Have you looked at the dbx Driverack and other pro-audio speaker processors from Behringer, Ashly, Alesis, PreSonus, Yamaha, Rane, QSC, etc.? Something like that is probabaly your best bet, as few equalizers have high or low pass filters suitable for bass management (they're typically only worthwhile as rumble or hiss filters). That said, I could recommend a digital equalizer with "functionable" (if there is such a word) low and high pass filters, but it only has analog inputs.

Regards,
Wayne


----------



## tpaxadpom

Thanks for your response Wayne. 
I thought more about it and realized that this would not work at all since I need to delay my mains without delaying the subs which is not possible since I have only 1 DAC. I guess I can purchase another DEQ or alternative solution for the subs and use preamps analog out to add the delay and to smooth out the FR but I don't want to deal with it... Though it maybe worth trying DEQ with my speakers. The easiest solution at this point is to sell SVS PB13Ultras. But first thing first I get to get these guys ouf of the room as they suck out LF energy.


----------



## tpaxadpom

Can someone confirm if DEQ delays the signal on digital outs? The manual talks about auxilary out vs main out and it seems like digital outs are combined with aux out (at least for RTA).


----------



## Wayne A. Pflughaupt

Do you mean a delay that naturally comes from the AD/DA conversions, or an adjustable delay feature?

Regards,
Wayne


----------



## tpaxadpom

I meant the adjustable delay feature. I e-mailed Behringer this question and they suggested giving them a call. Too bad their customer support is only open until 5pm. Otherwise I would've called them right away.


----------



## weverb

You can also look at the Sabine GRQ-3102S. It is an option instead of the BFD, SMS-1, or Anti-Mode....

It is a graphic/parametric equalizer (plus more) that you control by computer. There are no flashing lights or anything distracting. You can still use REW to help develop your filters and then you just plug them in. I will be doing a full write up once I get to plug it into my set-up. So far I have updated its firmware and been able to do programing no problem. I have attached a picture of the program screen where you can clearly see where you can adjust the delay.

:nerd:


----------



## tpaxadpom

Got a response from behringer team after talking to them on the phone. 
"If you select I/O routing on page 2 select "width, this gives you all the functions of EQ the DEQ provides.
On page 4 highlite Aux as the output and you can adjust the delay there. Aux and digital are both selected when highlighting this parameter.

We hope that we have been able to help you with this information."


----------



## stefano_62

Hi,
sorry fro my poor english!
It is possible tu use the DSP8024 pro (with aes ebu option) as alternative to the DEQ2496 ?
Othet alternative: i have a Larson Davis 1/3 oct FFT class 1 analyzer.
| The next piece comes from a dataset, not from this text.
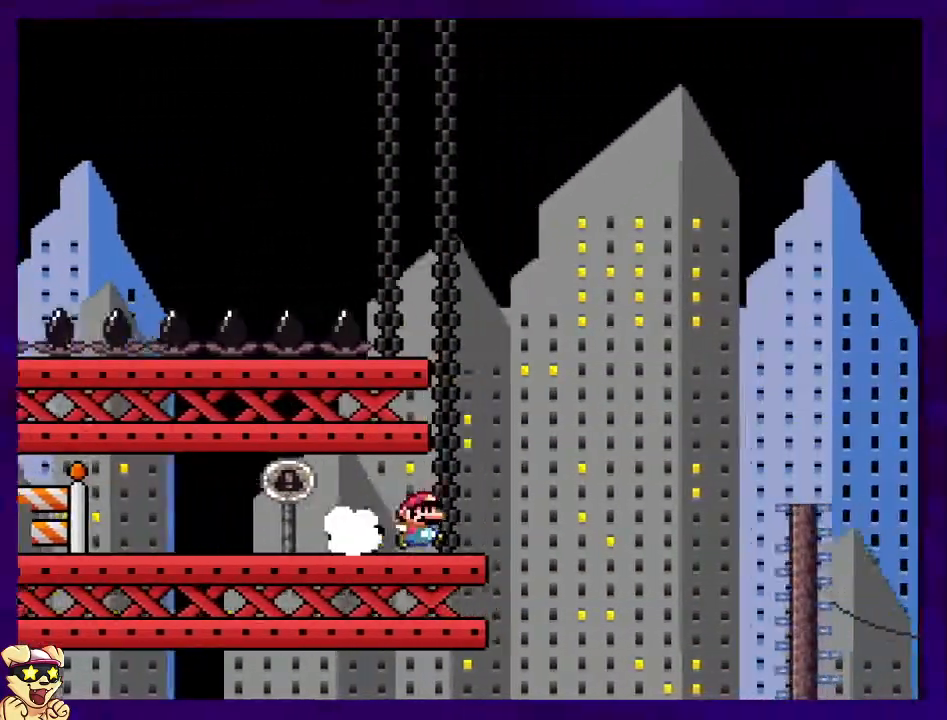
{"buttons": ["B", "X", "DPAD_RIGHT"], "events": [[84, "B", "down"]]}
Superbe instrument but old Win SW.....
Thanks
Stefano


----------



## Wayne A. Pflughaupt

Welcome to the Forum, Stefano!

The 8024 can substitute for the 2496, but it has fewer parametric filters. There are other differences between the two as well. You might want to check the manuals to see what they are; they can be downloaded in Italian.

http://www.behringer.com/DSP8024/index.cfm?lang=eng
http://www.behringer.com/DEQ2496/index.cfm


Regards,
Wayne


----------



## stefano_62

many thanks !
I make tests with 8024, if the results is no good, i sell it on Ebay, and buy the 2496.
stefano


----------